Task goal:
Output all of the material once more, so that every line matches the original exactly.

Information shown:
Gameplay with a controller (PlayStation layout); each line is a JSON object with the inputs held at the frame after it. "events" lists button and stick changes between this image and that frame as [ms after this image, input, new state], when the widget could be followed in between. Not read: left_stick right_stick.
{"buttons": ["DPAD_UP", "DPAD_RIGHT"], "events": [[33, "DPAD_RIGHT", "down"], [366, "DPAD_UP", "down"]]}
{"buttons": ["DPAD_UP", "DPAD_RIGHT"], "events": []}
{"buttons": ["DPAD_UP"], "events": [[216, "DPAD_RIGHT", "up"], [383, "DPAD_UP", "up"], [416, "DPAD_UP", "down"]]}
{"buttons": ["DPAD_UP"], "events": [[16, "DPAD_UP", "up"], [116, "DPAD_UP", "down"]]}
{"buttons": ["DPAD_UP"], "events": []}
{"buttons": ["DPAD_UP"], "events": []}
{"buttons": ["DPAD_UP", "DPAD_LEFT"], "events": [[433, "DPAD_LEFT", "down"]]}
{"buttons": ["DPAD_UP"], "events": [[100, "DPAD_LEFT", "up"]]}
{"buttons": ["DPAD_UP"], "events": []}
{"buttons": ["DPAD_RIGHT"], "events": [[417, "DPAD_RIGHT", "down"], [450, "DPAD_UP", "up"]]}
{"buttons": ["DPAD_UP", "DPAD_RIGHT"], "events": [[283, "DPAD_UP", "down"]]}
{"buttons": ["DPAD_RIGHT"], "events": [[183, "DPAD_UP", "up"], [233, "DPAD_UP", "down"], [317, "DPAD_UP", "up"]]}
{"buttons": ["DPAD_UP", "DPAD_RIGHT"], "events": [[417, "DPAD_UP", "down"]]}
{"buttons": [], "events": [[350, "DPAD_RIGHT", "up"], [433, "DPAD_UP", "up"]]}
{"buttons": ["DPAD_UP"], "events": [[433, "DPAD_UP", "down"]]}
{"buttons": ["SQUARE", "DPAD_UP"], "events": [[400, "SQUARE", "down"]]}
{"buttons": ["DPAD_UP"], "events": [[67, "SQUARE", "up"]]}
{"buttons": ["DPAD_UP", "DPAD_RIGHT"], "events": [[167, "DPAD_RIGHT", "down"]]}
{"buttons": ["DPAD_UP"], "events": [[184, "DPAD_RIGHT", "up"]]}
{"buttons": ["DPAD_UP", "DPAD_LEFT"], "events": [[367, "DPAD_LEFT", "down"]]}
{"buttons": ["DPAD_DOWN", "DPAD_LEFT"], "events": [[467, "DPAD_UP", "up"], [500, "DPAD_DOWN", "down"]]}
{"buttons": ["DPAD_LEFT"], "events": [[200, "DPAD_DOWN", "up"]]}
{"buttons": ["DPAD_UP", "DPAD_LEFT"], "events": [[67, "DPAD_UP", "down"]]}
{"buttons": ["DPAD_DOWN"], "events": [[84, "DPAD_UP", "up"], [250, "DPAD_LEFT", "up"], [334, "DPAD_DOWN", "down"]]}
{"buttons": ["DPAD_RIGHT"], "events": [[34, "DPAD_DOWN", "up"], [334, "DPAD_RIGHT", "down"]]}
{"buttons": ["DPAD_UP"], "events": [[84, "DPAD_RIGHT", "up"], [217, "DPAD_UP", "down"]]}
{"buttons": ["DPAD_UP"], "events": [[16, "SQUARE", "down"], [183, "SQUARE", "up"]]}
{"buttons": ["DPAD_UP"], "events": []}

Response area:
Gameplay with a controller (PlayStation layout); each line is a JSON object with the inputs held at the frame after it. "events" lists button and stick changes between this image and that frame as [ms after this image, input, new state], when the widget could be followed in between. Not read: left_stick right_stick.
{"buttons": ["DPAD_UP", "DPAD_RIGHT"], "events": [[33, "DPAD_RIGHT", "down"], [366, "DPAD_UP", "down"]]}
{"buttons": ["DPAD_UP", "DPAD_RIGHT"], "events": []}
{"buttons": ["DPAD_UP"], "events": [[216, "DPAD_RIGHT", "up"], [383, "DPAD_UP", "up"], [416, "DPAD_UP", "down"]]}
{"buttons": ["DPAD_UP"], "events": [[16, "DPAD_UP", "up"], [116, "DPAD_UP", "down"]]}
{"buttons": ["DPAD_UP"], "events": []}
{"buttons": ["DPAD_UP"], "events": []}
{"buttons": ["DPAD_UP", "DPAD_LEFT"], "events": [[433, "DPAD_LEFT", "down"]]}
{"buttons": ["DPAD_UP"], "events": [[100, "DPAD_LEFT", "up"]]}
{"buttons": ["DPAD_UP"], "events": []}
{"buttons": ["DPAD_RIGHT"], "events": [[417, "DPAD_RIGHT", "down"], [450, "DPAD_UP", "up"]]}
{"buttons": ["DPAD_UP", "DPAD_RIGHT"], "events": [[283, "DPAD_UP", "down"]]}
{"buttons": ["DPAD_RIGHT"], "events": [[183, "DPAD_UP", "up"], [233, "DPAD_UP", "down"], [317, "DPAD_UP", "up"]]}
{"buttons": ["DPAD_UP", "DPAD_RIGHT"], "events": [[417, "DPAD_UP", "down"]]}
{"buttons": [], "events": [[350, "DPAD_RIGHT", "up"], [433, "DPAD_UP", "up"]]}
{"buttons": ["DPAD_UP"], "events": [[433, "DPAD_UP", "down"]]}
{"buttons": ["SQUARE", "DPAD_UP"], "events": [[400, "SQUARE", "down"]]}
{"buttons": ["DPAD_UP"], "events": [[67, "SQUARE", "up"]]}
{"buttons": ["DPAD_UP", "DPAD_RIGHT"], "events": [[167, "DPAD_RIGHT", "down"]]}
{"buttons": ["DPAD_UP"], "events": [[184, "DPAD_RIGHT", "up"]]}
{"buttons": ["DPAD_UP", "DPAD_LEFT"], "events": [[367, "DPAD_LEFT", "down"]]}
{"buttons": ["DPAD_DOWN", "DPAD_LEFT"], "events": [[467, "DPAD_UP", "up"], [500, "DPAD_DOWN", "down"]]}
{"buttons": ["DPAD_LEFT"], "events": [[200, "DPAD_DOWN", "up"]]}
{"buttons": ["DPAD_UP", "DPAD_LEFT"], "events": [[67, "DPAD_UP", "down"]]}
{"buttons": ["DPAD_DOWN"], "events": [[84, "DPAD_UP", "up"], [250, "DPAD_LEFT", "up"], [334, "DPAD_DOWN", "down"]]}
{"buttons": ["DPAD_RIGHT"], "events": [[34, "DPAD_DOWN", "up"], [334, "DPAD_RIGHT", "down"]]}
{"buttons": ["DPAD_UP"], "events": [[84, "DPAD_RIGHT", "up"], [217, "DPAD_UP", "down"]]}
{"buttons": ["DPAD_UP"], "events": [[16, "SQUARE", "down"], [183, "SQUARE", "up"]]}
{"buttons": ["DPAD_UP"], "events": []}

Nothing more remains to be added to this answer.